Posted on December 11, 2014

THE PHILIPPINES improved slightly in an annual ranking of “nation brands,” backed by a robust tourism sector and enhanced ratings for local skills.

In its 2014 report released Dec. 9, London-based BrandFinance identified the Philippines as the sixth fastest-growing among 100 “leading nation brands,” marked by a 35% increase in brand value.

A “nation brand” refers to international perceptions of a country based on a measure of the “totality of intangible assets connected to a nation’s image abroad.” Brand value, meanwhile, represents the worth that can be attributed to the nation brand based on metrics like future cash flows.

For this year, the Philippines’ brand value was pegged at $260 billion, up from $193 billion in 2013. The increase brought the Philippines’ 2014 rank to 34th place, up two places from a year earlier and barely missing the upper third rung of the index.

Qatar and Bangladesh were named the best performers in terms of value growth at 39%, followed by Sri Lanka and Kazakhstan at 37%. Ireland also recorded a growth rate of 35%, but ranked a place ahead of the Philippines based on raw figures.

Ukraine was identified as the worst performer this year with a steep 37% decline in value, which the group attribute to the loss of the Crimea, an important economic base and tourist destination. Lebanon, Croatia, the Russian Federation, and Kuwait also ended the year with declining brand value.

The United States topped the list of nation brands with a value of $19.261 trillion, with the group attributing the country’s hold to its “prominence” in finance, entertainment, democracy and technology, alongside a strong gross domestic product (GDP).

Following US were China, Germany, United Kingdom, and Japan, which have all retained their place in the top five spots from 2013.

In compiling its rankings, BrandFinance considers a country’s GDP and its performance in four categories: goods and services, people and skills, tourism, and investment.

Robert Haigh, BrandFinance communications director, said: “I have looked into the back end of the data and it seems the key reasons for the Philippines improvement are the increasing scores for the People & Skills and Tourism pillars.”

In an e-mail interview, Mr.
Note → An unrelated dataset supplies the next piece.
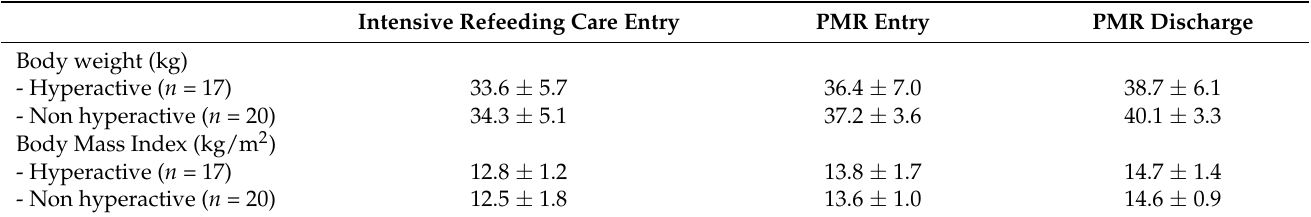
Table 5. Comparison between hyperactive and non-hyperactive patients concerning body weight and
Haigh said: “Tourism in particular is boosting nation brand strength with increased visitor arrivals and a longer average length of stay compared to last year.”

The Department of Tourism recorded 3.6 million tourist arrivals from January to September 2014, more than half of the agency’s target this year and 2.5% higher year-on-year.

The agency is targeting 6.8 million foreign tourist arrivals this year. The biggest increase in arrivals was recorded in August, which rose by 6.27%.

While the report noted the Philippines’ tourism slogan “It’s More Fun in the Philippines,” BrandFinance said more than tourism is required to boost the country up, as it is “very difficult to drive a nation brand via one industry.”

Sought for comment, National Competitiveness Council co-chairman Guillermo M. Luz said the improved rankings reflect rating upgrades earlier conferred on the Philippines, which he said is the result of consistent tourism and investment campaigns and of the administration’s efforts to boost transparency.

“The fact that the Philippines moved up and was the sixth fastest-moving brand tells you that the investment has paid off; ergo, we should continue making that investment in time, effort and energy to make sure that this will continue to happen,” he said in a phone interview.

“We have to invest in the brand, and the brand is the country. We have to be consistent, we cannot afford to relax.”